In the electronic timepiece circuit shown in FIG. 1 an output signal from a crystal oscillator 1 is frequency divided by a frequency divider 2 into a 1 Hz signal. The output signal of the frequency divider 2 is supplied sequentially to a scale of ten counter 3, scale of 6 counter 4, scale of ten counter 5, scale of six counter 6, scale of ten counter 7 and scale of six counter 8 in this order. The output signals of the counters 3 to 8 are supplied respectively through AND gates 9 to 14 to decoders 15 to 20, where they are decoded. The numerical data corresponding to the output signals of the decoders 15 to 20 are displayed on a display device 21.

The output signal of the oscillator 1 is also supplied through an AND gate 22 to a frequency divider 23 where it is frequency divided into a 100 Hz signal. The 100 Hz output signal of the frequency divider 23 is sequentially supplied to the scale of ten counters 24, 25 and 26, scale of six counter 27, scale of ten counter 28 and scale of six counter 29 in this order. The outputs of these counters 24 to 29 are supplied respectively through AND gates 30 to 35 to decoders 36 to 41 where they are decoded. The numerical data corresponding to the output signal of the decoders 36 to 41 may also be displayed on the display device 21. It is to be understood that the output lines from the counters 3-8 and 24-29 actually include a plurality (e.g., four) of bit channels for transmitting, for example, a binary coded decimal (BCD) digit.

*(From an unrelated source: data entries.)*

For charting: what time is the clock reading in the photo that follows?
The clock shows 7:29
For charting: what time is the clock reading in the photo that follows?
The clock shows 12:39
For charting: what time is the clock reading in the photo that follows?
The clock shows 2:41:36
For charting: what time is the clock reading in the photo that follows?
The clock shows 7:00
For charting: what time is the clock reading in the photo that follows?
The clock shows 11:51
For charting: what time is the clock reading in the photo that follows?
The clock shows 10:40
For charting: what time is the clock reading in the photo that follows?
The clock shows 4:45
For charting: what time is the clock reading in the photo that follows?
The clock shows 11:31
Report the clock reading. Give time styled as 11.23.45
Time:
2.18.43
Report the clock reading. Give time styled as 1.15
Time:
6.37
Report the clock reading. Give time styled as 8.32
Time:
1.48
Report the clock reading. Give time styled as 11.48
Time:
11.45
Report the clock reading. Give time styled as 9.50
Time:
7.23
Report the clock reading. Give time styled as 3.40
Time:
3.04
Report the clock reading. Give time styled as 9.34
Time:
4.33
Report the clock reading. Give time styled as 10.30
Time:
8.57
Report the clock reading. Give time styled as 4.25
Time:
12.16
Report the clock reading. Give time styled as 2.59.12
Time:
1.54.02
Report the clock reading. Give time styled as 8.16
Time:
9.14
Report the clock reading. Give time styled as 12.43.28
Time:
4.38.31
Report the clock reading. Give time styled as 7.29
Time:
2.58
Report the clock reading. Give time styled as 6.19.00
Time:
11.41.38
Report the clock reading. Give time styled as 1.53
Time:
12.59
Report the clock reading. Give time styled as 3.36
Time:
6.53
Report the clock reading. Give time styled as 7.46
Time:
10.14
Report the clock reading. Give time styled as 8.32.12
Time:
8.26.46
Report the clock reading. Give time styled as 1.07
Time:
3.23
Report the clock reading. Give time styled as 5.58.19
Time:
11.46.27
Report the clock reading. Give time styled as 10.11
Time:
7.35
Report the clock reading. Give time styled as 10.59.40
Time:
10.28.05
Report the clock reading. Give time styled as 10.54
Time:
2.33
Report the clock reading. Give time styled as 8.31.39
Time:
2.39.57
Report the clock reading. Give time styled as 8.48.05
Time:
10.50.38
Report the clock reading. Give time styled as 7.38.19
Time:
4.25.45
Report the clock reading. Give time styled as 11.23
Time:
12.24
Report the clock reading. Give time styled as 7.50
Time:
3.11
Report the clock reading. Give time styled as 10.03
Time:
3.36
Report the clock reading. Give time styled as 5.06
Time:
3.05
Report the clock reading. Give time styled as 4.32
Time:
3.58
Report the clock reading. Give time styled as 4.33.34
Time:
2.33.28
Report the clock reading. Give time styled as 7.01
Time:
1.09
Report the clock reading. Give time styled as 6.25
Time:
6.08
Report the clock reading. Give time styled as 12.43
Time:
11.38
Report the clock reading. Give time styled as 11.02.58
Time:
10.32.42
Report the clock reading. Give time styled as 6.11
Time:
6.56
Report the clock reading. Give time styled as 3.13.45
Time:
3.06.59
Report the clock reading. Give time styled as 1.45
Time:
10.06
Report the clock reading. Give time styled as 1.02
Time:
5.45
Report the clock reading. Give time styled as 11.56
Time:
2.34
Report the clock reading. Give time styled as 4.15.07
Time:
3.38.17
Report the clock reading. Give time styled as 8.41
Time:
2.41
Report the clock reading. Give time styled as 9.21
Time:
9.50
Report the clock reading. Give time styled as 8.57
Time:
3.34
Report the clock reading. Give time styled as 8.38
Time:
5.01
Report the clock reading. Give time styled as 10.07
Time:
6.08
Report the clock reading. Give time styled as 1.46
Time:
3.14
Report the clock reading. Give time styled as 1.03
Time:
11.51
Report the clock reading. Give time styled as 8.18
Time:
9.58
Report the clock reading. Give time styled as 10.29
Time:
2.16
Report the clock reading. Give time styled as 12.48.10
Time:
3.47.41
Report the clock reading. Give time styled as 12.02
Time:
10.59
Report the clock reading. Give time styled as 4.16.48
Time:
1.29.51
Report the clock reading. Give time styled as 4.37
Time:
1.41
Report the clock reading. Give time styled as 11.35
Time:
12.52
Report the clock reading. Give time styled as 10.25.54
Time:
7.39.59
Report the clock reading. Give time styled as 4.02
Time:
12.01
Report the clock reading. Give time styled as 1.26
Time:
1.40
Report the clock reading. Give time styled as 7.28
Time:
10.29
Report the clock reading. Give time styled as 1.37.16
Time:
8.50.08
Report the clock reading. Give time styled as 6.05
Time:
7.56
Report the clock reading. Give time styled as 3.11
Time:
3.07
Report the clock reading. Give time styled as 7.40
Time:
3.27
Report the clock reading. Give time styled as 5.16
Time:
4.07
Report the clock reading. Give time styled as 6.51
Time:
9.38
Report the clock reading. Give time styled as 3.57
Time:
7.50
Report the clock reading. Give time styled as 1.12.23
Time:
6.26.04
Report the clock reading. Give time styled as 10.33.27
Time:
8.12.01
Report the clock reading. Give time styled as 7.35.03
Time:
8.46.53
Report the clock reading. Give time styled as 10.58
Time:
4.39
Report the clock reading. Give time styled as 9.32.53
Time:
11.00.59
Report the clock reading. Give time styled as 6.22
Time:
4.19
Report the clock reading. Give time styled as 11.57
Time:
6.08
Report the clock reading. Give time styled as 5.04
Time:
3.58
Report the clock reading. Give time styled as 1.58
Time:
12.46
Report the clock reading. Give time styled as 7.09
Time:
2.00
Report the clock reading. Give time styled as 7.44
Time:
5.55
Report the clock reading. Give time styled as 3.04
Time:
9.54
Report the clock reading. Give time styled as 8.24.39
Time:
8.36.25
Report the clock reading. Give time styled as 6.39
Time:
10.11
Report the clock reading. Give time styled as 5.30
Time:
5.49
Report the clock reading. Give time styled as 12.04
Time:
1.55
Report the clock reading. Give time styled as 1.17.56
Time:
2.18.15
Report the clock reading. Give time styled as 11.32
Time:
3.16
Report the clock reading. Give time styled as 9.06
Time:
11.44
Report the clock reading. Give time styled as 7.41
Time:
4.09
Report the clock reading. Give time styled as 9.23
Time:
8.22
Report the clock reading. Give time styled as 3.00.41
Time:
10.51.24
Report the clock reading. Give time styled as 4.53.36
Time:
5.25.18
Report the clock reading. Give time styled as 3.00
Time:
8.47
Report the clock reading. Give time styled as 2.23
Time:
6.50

Similarly, AND gates 9-14 and 30-35 actually include a plurality of AND circuits (as shown in FIG. 2) for gating the multi-channel counter outputs in parallel to the decoders.

The Q output terminal of a flip-flop circuit 42 whose state is switched by a switch SW1 is connected to the other terminal of each of the AND gates 9 to 14, and the Q output terminal of the flip-flop circuit 42 is connected to the other input terminal of the AND gates 30 to 35. The Q output terminal of a flip-flop circuit 43 whose state is switched by a switch SW2 is connected to the other terminal of the AND gate 22. The counters 24 to 29 are reset when the flip-flop circuit 42 is set by the operation of the switch SW1 into a state in which a normal time count is executed. In the circuit shown in FIG. 1 the decoders 36 to 41 may be omitted and, instead, the output terminals of the AND gates 30 to 35 be connected to the decoders 15 to 20 through OR gates connected to the output terminals of the AND gates 9 to 14.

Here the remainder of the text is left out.